13/12/2019 – News / Machinery / Germany / VDMA / Export
VDMA: German machinery manufacturers see no growth impetus from foreign trade
The country’s industry body, VDMA, says that while exports in the first nine months of 2019 remain positive at 0.6 per cent, exports are down 1.1 per cent in Q3 2019, with France a bright spot for German machinery exports.
A synchronised slowdown in the global economy, alongside increasing protectionism and trade conflicts, are leaving their marks on German machinery exports. According to the country’s Federal Statistical Office, machine deliveries in the first nine months of this year increased by 0.6 per cent (in nominal terms) compared to the same period of the previous year, to total €134.6 billion.
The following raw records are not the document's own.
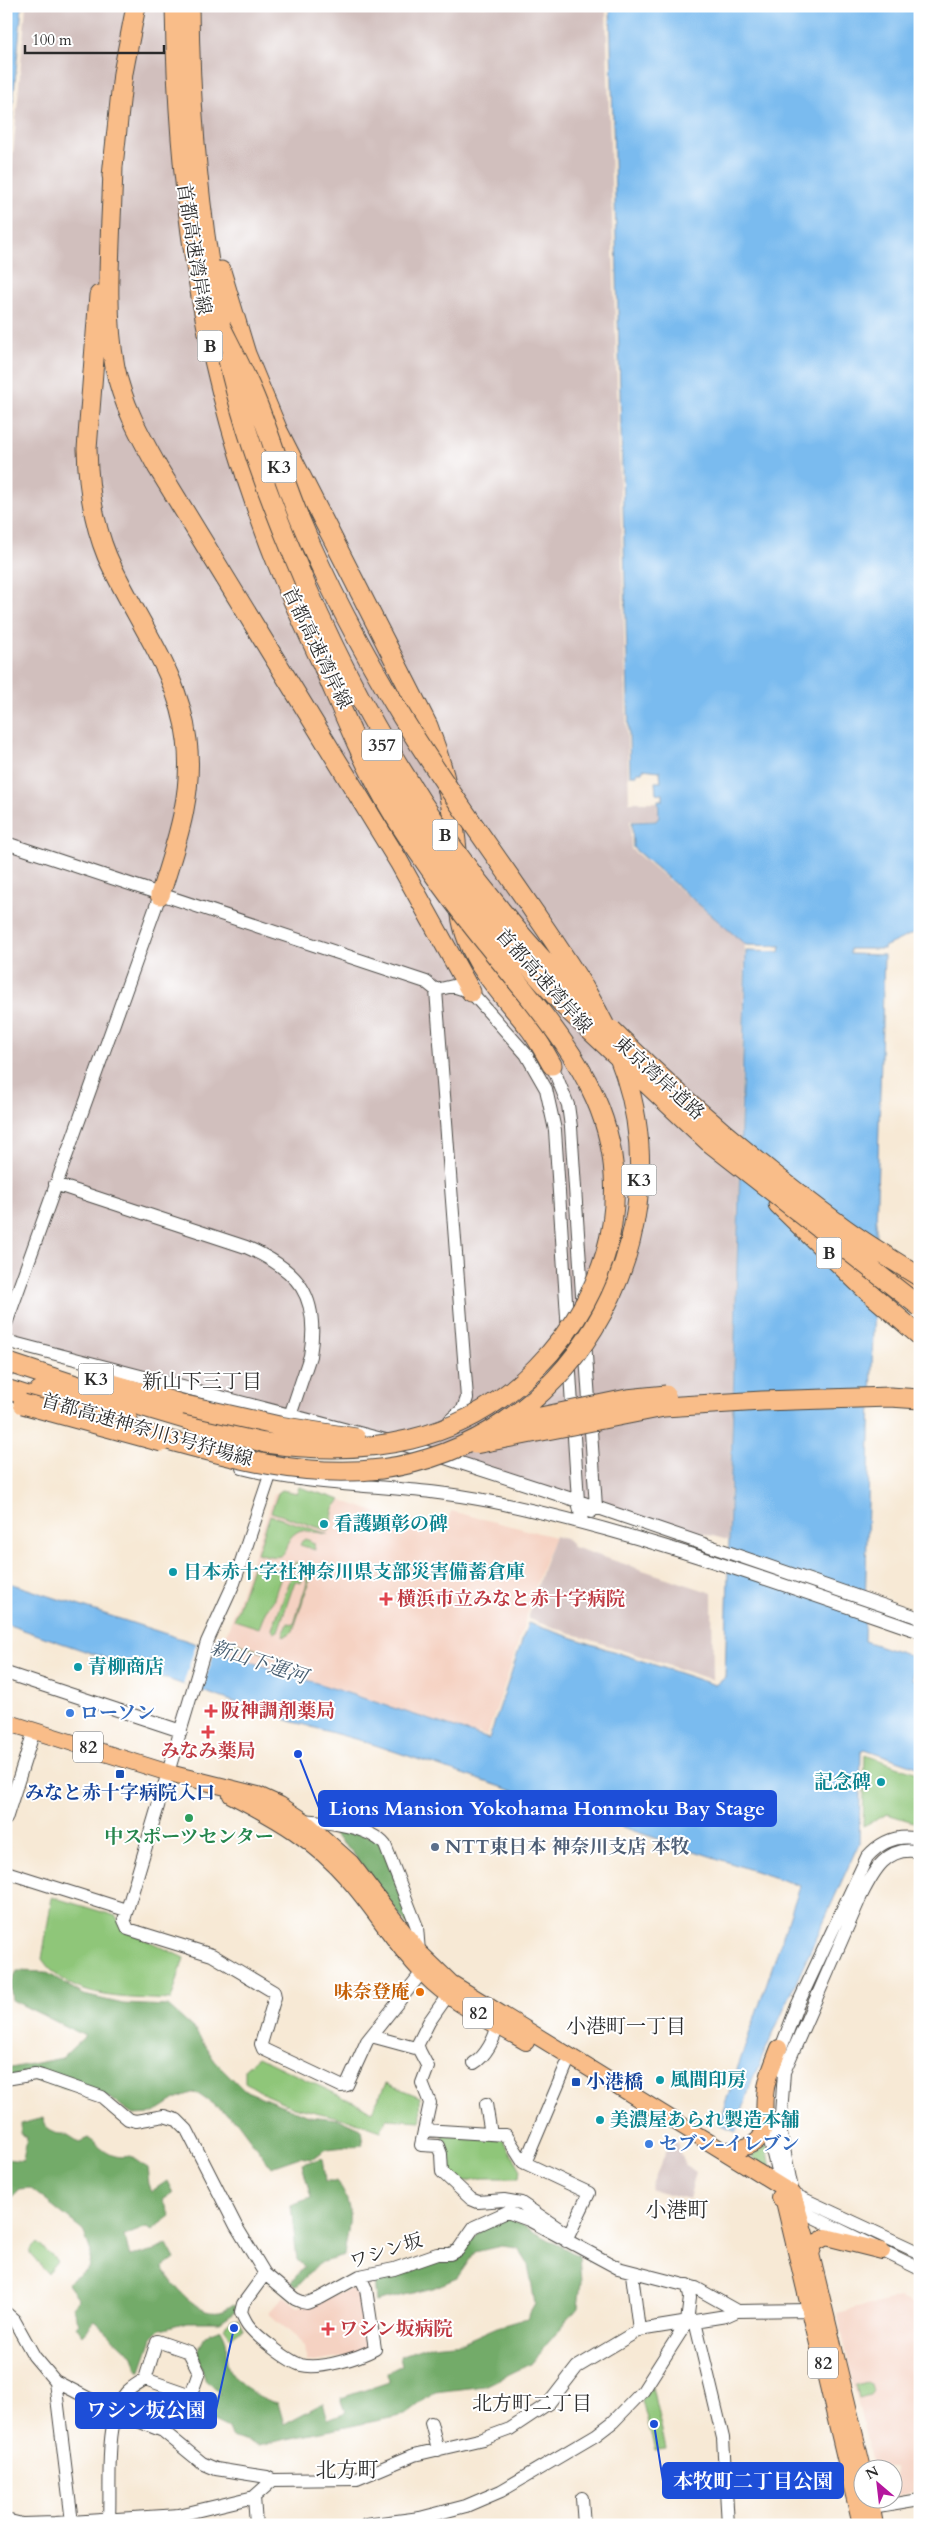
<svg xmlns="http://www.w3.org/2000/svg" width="926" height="2531" viewBox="0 0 926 2531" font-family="Cardo,'Noto Serif JP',serif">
<rect width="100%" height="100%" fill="#fff"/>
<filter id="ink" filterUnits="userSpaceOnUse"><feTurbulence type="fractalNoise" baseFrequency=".02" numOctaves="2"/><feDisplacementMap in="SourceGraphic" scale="10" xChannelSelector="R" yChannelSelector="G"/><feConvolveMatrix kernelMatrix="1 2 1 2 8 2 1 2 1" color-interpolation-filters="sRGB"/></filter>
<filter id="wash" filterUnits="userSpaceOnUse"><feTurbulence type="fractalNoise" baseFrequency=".0096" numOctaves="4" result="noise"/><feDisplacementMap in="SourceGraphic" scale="20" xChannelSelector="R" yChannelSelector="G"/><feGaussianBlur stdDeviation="1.12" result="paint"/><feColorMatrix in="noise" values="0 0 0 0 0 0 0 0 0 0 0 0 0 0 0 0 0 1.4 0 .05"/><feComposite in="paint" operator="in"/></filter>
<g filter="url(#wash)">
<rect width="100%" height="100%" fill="#f7e9d5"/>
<path fill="#f5d2c2" d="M299,1487L443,1534L451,1511L555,1537L543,1564L488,1738L217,1650L228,1630L274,1494L282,1490L297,1492Z
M355,2288L363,2291L372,2346L358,2355L307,2363L305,2345L268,2313L284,2296L298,2307Z
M899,2298L920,2306V2492L894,2496V2468H873L837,2313Z"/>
<path fill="#d1bfbd" d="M26,6H606L629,802H657L658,817L656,820L630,821L631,849L745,944L728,1540L578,1501L6,1338V234Z
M555,1536L568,1540L573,1547L712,1593L713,1680L528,1619L544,1564Z
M671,2140L678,2144L685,2165L696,2172L689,2199L650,2189Z"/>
<path fill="#8fc679" stroke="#5d7852" d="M299,1487L341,1500L334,1508L329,1531L271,1512L278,1493L282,1490L297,1493Z
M270,1515L328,1534L301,1530C275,1541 299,1566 257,1553Z
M306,1539L314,1543L315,1550L300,1545L302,1541Z
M254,1561L283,1571L273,1601L266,1610L259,1628L234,1620Z
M295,1562L309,1566L312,1572L293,1631L284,1637L283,1635L288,1623L294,1624L307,1583L306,1573L294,1565Z
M293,1573L299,1574L302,1579L301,1583L295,1581L278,1631L274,1633L272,1629Z
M233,1642L282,1658L239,1646L238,1648L231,1646Z
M865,1755L920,1774V1824L887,1814L863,1826Z
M52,1897L116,1916L122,1928L184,1958L171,2000C125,1997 70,2001 42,1959Z
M258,2057L372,2111L386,2083L420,2097L421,2121L386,2119L381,2131L350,2120L294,2107L266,2095L245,2082V2068Z
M443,2134L503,2139L520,2168L519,2178H483L461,2182L447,2168Z
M767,2144L771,2169L751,2157Z
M37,2243L57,2261L47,2273L30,2253V2250Z
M232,2319H239L243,2329L231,2337L224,2327Z
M866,2382L871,2384L873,2391L870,2395L859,2398L856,2385Z
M652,2387L666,2449L655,2450L642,2400Z"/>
<path fill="#73ab69" stroke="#4f6b4a" d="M320,1822L375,1838L385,1849L414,1934L352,1852Z
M17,1971L46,1972L84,1995L123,2004L168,2006L194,2029L215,2061L244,2090L308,2116L339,2119L361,2129L363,2145L327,2149L311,2159L300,2157L271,2167L236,2120L195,2092L177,2098L152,2114L134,2115L110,2098L6,2074V2069L62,2058L85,2036L12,2000L10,1984Z
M43,2118L48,2130L59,2135H68L79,2142L88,2138C103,2148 109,2160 130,2156L147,2168L149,2184L152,2191L167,2181L173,2193L163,2200L171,2216L152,2230L147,2227L124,2236L130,2256L156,2251L167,2244L175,2259L163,2268C173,2286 197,2315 220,2311C225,2310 230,2306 234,2304L238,2309L219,2322H187L161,2329L152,2338L141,2370H138L132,2355L95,2321L82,2335L76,2326L79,2323L72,2307L79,2299L67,2283L88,2269L91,2252L83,2230L30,2188L20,2189L6,2203V2159L23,2161L27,2137L21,2135L20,2124Z
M322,2158L325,2181H336C357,2207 348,2225 344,2256L319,2263L296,2287L291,2282L304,2267L297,2260L291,2205L311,2198L302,2164Z
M509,2218L579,2256L581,2282L578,2308L530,2364L485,2386L435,2392L405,2415L258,2445L231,2437L228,2428L201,2415L220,2392L206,2382L197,2355L205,2335L221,2329C231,2347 224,2346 227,2363C230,2382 261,2400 278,2403L284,2424L323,2403L328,2419L346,2412L341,2398L389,2382L388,2372L402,2365L400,2356L432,2345L463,2342L497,2327L527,2318L535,2304L528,2264L518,2248L501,2246L475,2252L457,2278L433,2288L376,2302L374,2278L460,2253L482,2229Z"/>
<path fill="#7abbef" stroke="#52738d" d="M6,6H22L6,180Z
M610,6H920V930L884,947V949H850V954L884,955L864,1641L914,1657L913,1679L920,1681V1768L865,1749L861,1751L859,1843L752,2080L736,2132L718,2125L800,1886L366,1742L290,1721L6,1624V1582L197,1644L196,1647L226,1656L227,1654L489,1739L528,1623L715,1685L725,1678L746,951L780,952L781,946L746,945L633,848L632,822L656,821L659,817L658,800H663V794L656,793L655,782H661L660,771L643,769L642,772H637V775H630Z"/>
<path fill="#f7e9d5" d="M196,1644L215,1650L202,1691L183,1685Z
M508,1675L488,1738L478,1734V1733L487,1736Z"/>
</g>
<g filter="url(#ink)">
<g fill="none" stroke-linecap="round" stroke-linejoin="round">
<g stroke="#4a4844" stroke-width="14">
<path id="minor" d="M6,843L426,982L436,990L467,1398L463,1409L450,1420
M436,990L453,986L471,992L526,1054L546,1089L555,1130L568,1332
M552,1065L568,1105L571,1127L596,1507L591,1512
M55,1184L246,1247C299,1270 320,1296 310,1356L234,1583L207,1642L124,1920L128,1929L212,1955L274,1992L275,1997L261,2044L263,2049L341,2086L347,2085L367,2041L427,1966
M6,1324L160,895
M6,1341L405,1445L578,1501L920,1618
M569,1357L578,1501L582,1521
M242,1468C323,1489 408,1484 489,1501C636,1531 778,1583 920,1632
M6,1673L181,1731
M6,1819L34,1731
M303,1820C327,1822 369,1826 385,1845L417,1927L419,1952
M920,1852C887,1844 873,1872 861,1896L784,2072L780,2129L793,2194L920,2253
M6,1872L126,1910
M448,1995L429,2022L417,2046L428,2067L422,2083L430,2103L421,2145L438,2146L441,2154L442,2172L471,2199L478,2202L504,2200L521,2203L564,2232
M371,2036L419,2049
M778,2056L797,2006L867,1857C881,1841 898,1834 920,1839
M474,2063C485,2057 496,2037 497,2025
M6,2079L35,2074L42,2076L102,2097L128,2119L136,2121L164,2116L177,2120L187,2130L236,2226L265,2274L295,2299L302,2302L307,2303L320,2298L360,2276L394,2269L437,2254H450L458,2250L474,2227L507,2212L529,2220L618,2268L696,2288L737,2311L811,2310L819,2313
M486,2104L491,2134
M770,2118L771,2146L782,2191
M424,2130L506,2135L523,2162L589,2193L566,2241
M525,2163L566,2066
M795,2208L920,2269
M265,2274L243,2304L241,2312C243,2316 245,2321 248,2325C256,2336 288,2361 301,2365C320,2370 358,2358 375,2349L366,2289L360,2276
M632,2274L639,2330
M6,2313L14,2320L34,2356L55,2381L115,2412L163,2431L202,2463L216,2469L267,2477L273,2480
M695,2321L723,2438L728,2525
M55,2381L72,2522
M431,2423L438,2450
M254,2497L256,2525
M582,2498L584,2525
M872,2508L920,2500
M109,2519C111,2483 104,2420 126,2393C131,2387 139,2383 145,2379L191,2395L199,2372L189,2352L157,2341L145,2379
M6,2520L22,2524L55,2523L179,2515L254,2497L273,2480L357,2479L414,2455L483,2439L510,2429L549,2403L577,2367L639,2330L726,2316L737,2311
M366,2525L420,2518L466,2506L501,2491L596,2435L613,2422L643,2391L687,2322L690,2298L688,2285"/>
</g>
<g stroke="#4a4844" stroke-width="18">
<path id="major" d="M6,1722L169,1773L258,1795L280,1805L303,1820L351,1863L419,1952L451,1983L793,2194L811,2254L864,2473
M231,1795C279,1820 313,1839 349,1880C379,1914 400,1953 433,1983C460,2007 495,2024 526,2042
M724,2151C735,2149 749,2148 757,2141C768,2132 763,2109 765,2096C766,2079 773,2064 779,2048
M779,2197L784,2201L861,2525
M811,2254L815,2243L826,2237L882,2251
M870,2498L875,2525"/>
</g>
<g stroke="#4a4844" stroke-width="21">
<path id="highway" d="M175,6C178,191 200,354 264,529C281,577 303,623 324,668
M189,6C190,120 200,232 224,343
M113,165C112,229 103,305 115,367C122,403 140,436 158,468L399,862L471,992
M112,176L123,73L136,6
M221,271L246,354L278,431L428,726C446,772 453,809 458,859
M99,295L87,449C88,485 93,522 107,556C134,618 179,671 187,740C194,794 176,844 160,895
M460,906C463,955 498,989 527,1025C537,1037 544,1051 552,1065
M778,1204L864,1288L920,1336
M874,1256L920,1293
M6,1362L127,1402L265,1443
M110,1383L185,1405
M6,1389L50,1403
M39,1391L128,1420"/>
</g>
<use href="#minor" stroke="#fff" stroke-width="12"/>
<use href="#major" stroke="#f9bd89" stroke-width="16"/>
<use href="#highway" stroke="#f9bd89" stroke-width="19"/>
<g stroke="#4a4844" stroke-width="21" stroke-linecap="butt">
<path id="highway-bridge" d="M228,360C243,428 267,493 294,557C362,723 459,878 587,1006
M376,760L461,884L511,946L565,1007L709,1142L920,1307
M612,1030C682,1100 760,1166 840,1225C865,1244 893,1260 920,1277
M23,1404L162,1442
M185,1405L279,1426L356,1438
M507,1424L627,1399L666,1395
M150,1435C225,1456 302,1479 381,1469C566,1444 682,1250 625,1074C605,1014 569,963 534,912C490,847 443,784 402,717C364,654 329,589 301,522C283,480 271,435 253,393C243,370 232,349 221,327
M265,1443C366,1457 462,1444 536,1368C574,1330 604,1279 612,1224C626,1126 582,1063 524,990C496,956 468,922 442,886C422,858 401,829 384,798C361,757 343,712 324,668
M475,1444L664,1407L762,1401L890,1397L920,1399"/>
</g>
<use href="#highway-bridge" stroke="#f9bd89" stroke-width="19"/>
</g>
</g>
<g fill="#0f9aa8" stroke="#fff" stroke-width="2">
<circle cx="324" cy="1524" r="5"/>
<circle cx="173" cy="1572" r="5"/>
<circle cx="78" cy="1667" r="5"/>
<circle cx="881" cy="1782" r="5"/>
<circle cx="660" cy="2080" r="5"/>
<circle cx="600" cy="2120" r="5"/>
</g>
<g fill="#e0444e" stroke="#fff" stroke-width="2">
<path d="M383.5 1591.5h5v5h5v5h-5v5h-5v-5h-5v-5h5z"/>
<path d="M208.5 1703.5h5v5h5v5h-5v5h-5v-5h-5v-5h5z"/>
<path d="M205.5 1724.5h5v5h5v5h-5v5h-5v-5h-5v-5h5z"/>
<path d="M325.5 2321.5h5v5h5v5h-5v5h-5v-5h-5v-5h5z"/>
</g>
<g fill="#3f7fe0" stroke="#fff" stroke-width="2">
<circle cx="70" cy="1713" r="5"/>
<circle cx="649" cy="2144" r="5"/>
</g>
<g fill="#1a4fb4" stroke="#fff" stroke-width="2">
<rect x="115" y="1769" width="10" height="10" rx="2.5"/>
<rect x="571" y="2077" width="10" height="10" rx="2.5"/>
</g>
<circle fill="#2e9e5b" stroke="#fff" stroke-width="2" cx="189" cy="1818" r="5"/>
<circle fill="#5c6f8a" stroke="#fff" stroke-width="2" cx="435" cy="1847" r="5"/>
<circle fill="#e8710a" stroke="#fff" stroke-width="2" cx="420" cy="1992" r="5"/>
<g text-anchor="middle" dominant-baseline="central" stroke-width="4" stroke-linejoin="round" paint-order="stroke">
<g fill="#fff" stroke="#6b6b6b" stroke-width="1">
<rect x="197.5" y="330.5" width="25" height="31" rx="4"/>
<rect x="261.5" y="451.5" width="35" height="31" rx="4"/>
<rect x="362" y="729.5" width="40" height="31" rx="4"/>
<rect x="432.5" y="819.5" width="25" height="31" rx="4"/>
<rect x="621.5" y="1164.5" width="35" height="31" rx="4"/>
<rect x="816.5" y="1237.5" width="25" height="31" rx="4"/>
<rect x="78.5" y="1363.5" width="35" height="31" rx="4"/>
<rect x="73" y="1731.5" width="30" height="31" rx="4"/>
<rect x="463" y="1997.5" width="30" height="31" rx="4"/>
<rect x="808" y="2347.5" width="30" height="31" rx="4"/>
</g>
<g font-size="18" font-weight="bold" fill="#2b2b2b">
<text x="210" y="346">B</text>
<text x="279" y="467">K3</text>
<text x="382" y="745">357</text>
<text x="445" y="835">B</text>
<text x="639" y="1180">K3</text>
<text x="829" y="1253">B</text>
<text x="96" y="1379">K3</text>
<text x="88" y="1747">82</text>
<text x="478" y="2013">82</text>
<text x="823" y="2363">82</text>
</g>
<g font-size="19" fill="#2b2b2b" stroke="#fff">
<text transform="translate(194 249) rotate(81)">首都高速湾岸線</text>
<text transform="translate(317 648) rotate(64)">首都高速湾岸線</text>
<text transform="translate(544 981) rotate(48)">首都高速湾岸線</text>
<text transform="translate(659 1078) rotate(42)">東京湾岸道路</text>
<text transform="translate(147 1430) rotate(16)">首都高速神奈川3号狩場線</text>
<text transform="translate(386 2251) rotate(-18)">ワシン坂</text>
</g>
<g font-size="19" font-weight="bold" fill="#0d838f" stroke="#fff" text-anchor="start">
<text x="334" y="1524">看護顕彰の碑</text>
<text x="183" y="1572">日本赤十字社神奈川県支部災害備蓄倉庫</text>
<text x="88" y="1667">青柳商店</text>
<text x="871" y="1782" text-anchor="end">記念碑</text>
<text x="670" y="2080">風間印房</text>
<text x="610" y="2120">美濃屋あられ製造本舗</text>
</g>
<g font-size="19" font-weight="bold" fill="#be3a42" stroke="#fff" text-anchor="start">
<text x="397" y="1599">横浜市立みなと赤十字病院</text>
<text x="221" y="1711">阪神調剤薬局</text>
<text x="208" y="1751" text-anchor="middle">みなみ薬局</text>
<text x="339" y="2329">ワシン坂病院</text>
</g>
<g font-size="19" font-weight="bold" fill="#366cbe" stroke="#fff" text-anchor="start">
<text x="80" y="1713">ローソン</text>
<text x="659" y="2144">セブン-イレブン</text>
</g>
<g font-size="19" font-weight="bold" fill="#164399" stroke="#fff">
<text x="120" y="1793">みなと赤十字病院入口</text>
<text x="586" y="2082" text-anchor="start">小港橋</text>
</g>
<g font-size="19" font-weight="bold" fill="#27864d" stroke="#fff">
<text x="189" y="1837">中スポーツセンター</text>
</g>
<g font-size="19" font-weight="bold" fill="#4e5e75" stroke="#fff" text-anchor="start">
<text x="445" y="1847">NTT東日本 神奈川支店 本牧</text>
</g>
<g font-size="19" font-weight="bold" fill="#c56008" stroke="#fff" text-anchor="end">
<text x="410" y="1992">味奈登庵</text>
</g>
<g font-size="20" fill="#2b2b2b" stroke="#fff">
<text x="202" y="1381">新山下三丁目</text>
<text x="626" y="2026">小港町一丁目</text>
<text x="532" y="2403">北方町二丁目</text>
</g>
<g font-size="20" font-style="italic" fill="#475d70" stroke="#fff">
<text transform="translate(259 1662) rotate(18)">新山下運河</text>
</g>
<g font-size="21" fill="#2b2b2b" stroke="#fff">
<text x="677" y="2210">小港町</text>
<text x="347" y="2470">北方町</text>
</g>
</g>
<path fill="none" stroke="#1d4ed8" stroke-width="2" d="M298 1754L319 1808M234 2328L216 2410M654 2424L663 2481"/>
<g fill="#1d4ed8" stroke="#fff" stroke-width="2">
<circle cx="298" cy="1754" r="5"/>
<circle cx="234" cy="2328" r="5"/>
<circle cx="654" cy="2424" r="5"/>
</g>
<g fill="#1d4ed8" stroke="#1d4ed8" stroke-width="2">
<rect x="319" y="1791" width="457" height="35" rx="5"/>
<rect x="76" y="2393" width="140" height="35" rx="5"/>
<rect x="663" y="2463" width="180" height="35" rx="5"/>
</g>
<g font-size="20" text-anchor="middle" font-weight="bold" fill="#fff">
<text x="547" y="1815">Lions Mansion Yokohama Honmoku Bay Stage</text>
<text x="146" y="2417">ワシン坂公園</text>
<text x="753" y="2488">本牧町二丁目公園</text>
</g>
<rect width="926" height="2531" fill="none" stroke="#fff" stroke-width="25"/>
<g transform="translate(878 2484) rotate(332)"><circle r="24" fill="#ffffff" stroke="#aaaaaa"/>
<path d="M0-4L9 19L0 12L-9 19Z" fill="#b5179e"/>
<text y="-8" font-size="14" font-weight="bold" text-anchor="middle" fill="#2b2b2b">N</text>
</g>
<path d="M25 45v8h139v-8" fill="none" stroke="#2b2b2b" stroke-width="2.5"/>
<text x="32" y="45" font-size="15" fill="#2b2b2b" stroke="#ffffff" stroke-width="4" paint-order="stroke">100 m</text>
</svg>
In the first quarter of 2019, exports grew 3.9 per cent compared to Q12018. In the second and third quarters of 2019, however, mechanical engineering companies recorded an export decline of 0.8 and 1.1 per cent respectively. “A trend reversal is not in sight for the time being. For months now, mechanical engineering companies have been recording declines in orders both at home and abroad,” said VDMA Chief Economist Dr Ralph Wiechers. “In this respect, it will be difficult to maintain the nominal increase in exports for 2019 as a whole.”
Growth momentum slows in exports to USA
Between January and September, exports to the United States – the number one destination for German machinery exporters – rose by 6.2 per cent to €15.02bn. The USA thus accounted for 11.2 per cent of total German machinery exports over that period. In Q3 2019, machine exports to the USA increased by 3.2 per cent. However, compared with the first half of 2019 (plus 7.8 per cent), the pace slowed noticeably.
Elsewhere, there was a change of sign for machine exports to China: from January to September, machine deliveries shrank by 0.7 per cent to €14.1bn. In the second quarter, exports were still up slightly by 0.1 per cent. China – the second most important single market for German machinery exporters – accounts for 10.5 per cent of the European country’s total machinery exports. “German machinery exports to the People's Republic are not immune to the weaker sales trend in mechanical engineering in China,” noted Dr Wiechers.
France: Europe's new growth engine
Meanwhile, France has become ‘Europe's new growth engine’, according to the VDMA. Currently number three in the export ranking, France gave important impetus to German machinery exports within the context of European customer countries. Exports grew by 6.9 per cent to €9.38bn in the first nine months of 2019. “The robust investment in France – in particular by French companies – at the beginning of this year, is directly reflected in German machinery exports to France,” said Dr Wiechers.
“The economy in France is growing faster than the Euro Zone, and much stronger than Germany. President Macron's tax and labour reform is bearing fruit,” he added.
Exports to UK and Italy shrink amid uncertainty
However, the opposite can be seen in the United Kingdom. The political tug-of-war over the modalities of the Brexit had a significant negative impact on export business with the UK from the second quarter of 2019 onwards. From January to September, German mechanical engineering exporters recorded an export decline of 4.8 per cent to €5.66bn. This contrasts starkly with Q1 figures, with the industry recording a growth of 8.8 per cent in exports to the UK.
Politics also left its mark on machinery exports to Italy. Exports shrank in the first nine months of the year by 5.4 per cent to €6.03bn.
Total exports to the EU countries increased by 1.1 per cent to €64.6bn in the first nine months.
Positive developments in Russia and Japan
Business with Turkey remained difficult, with exports declining by 7.7 per cent (to €2.36bn). Likewise, business with Russia shrank in the first nine months by 3.6 per cent (to €4.03bn), although machinery exports actually grew by 7.0 per cent in Q3 2019.
Elsewhere, exports to Japan continued to develop positively, growing by an impressive 10.5 per cent to total €2.19bn over the first nine months of the year.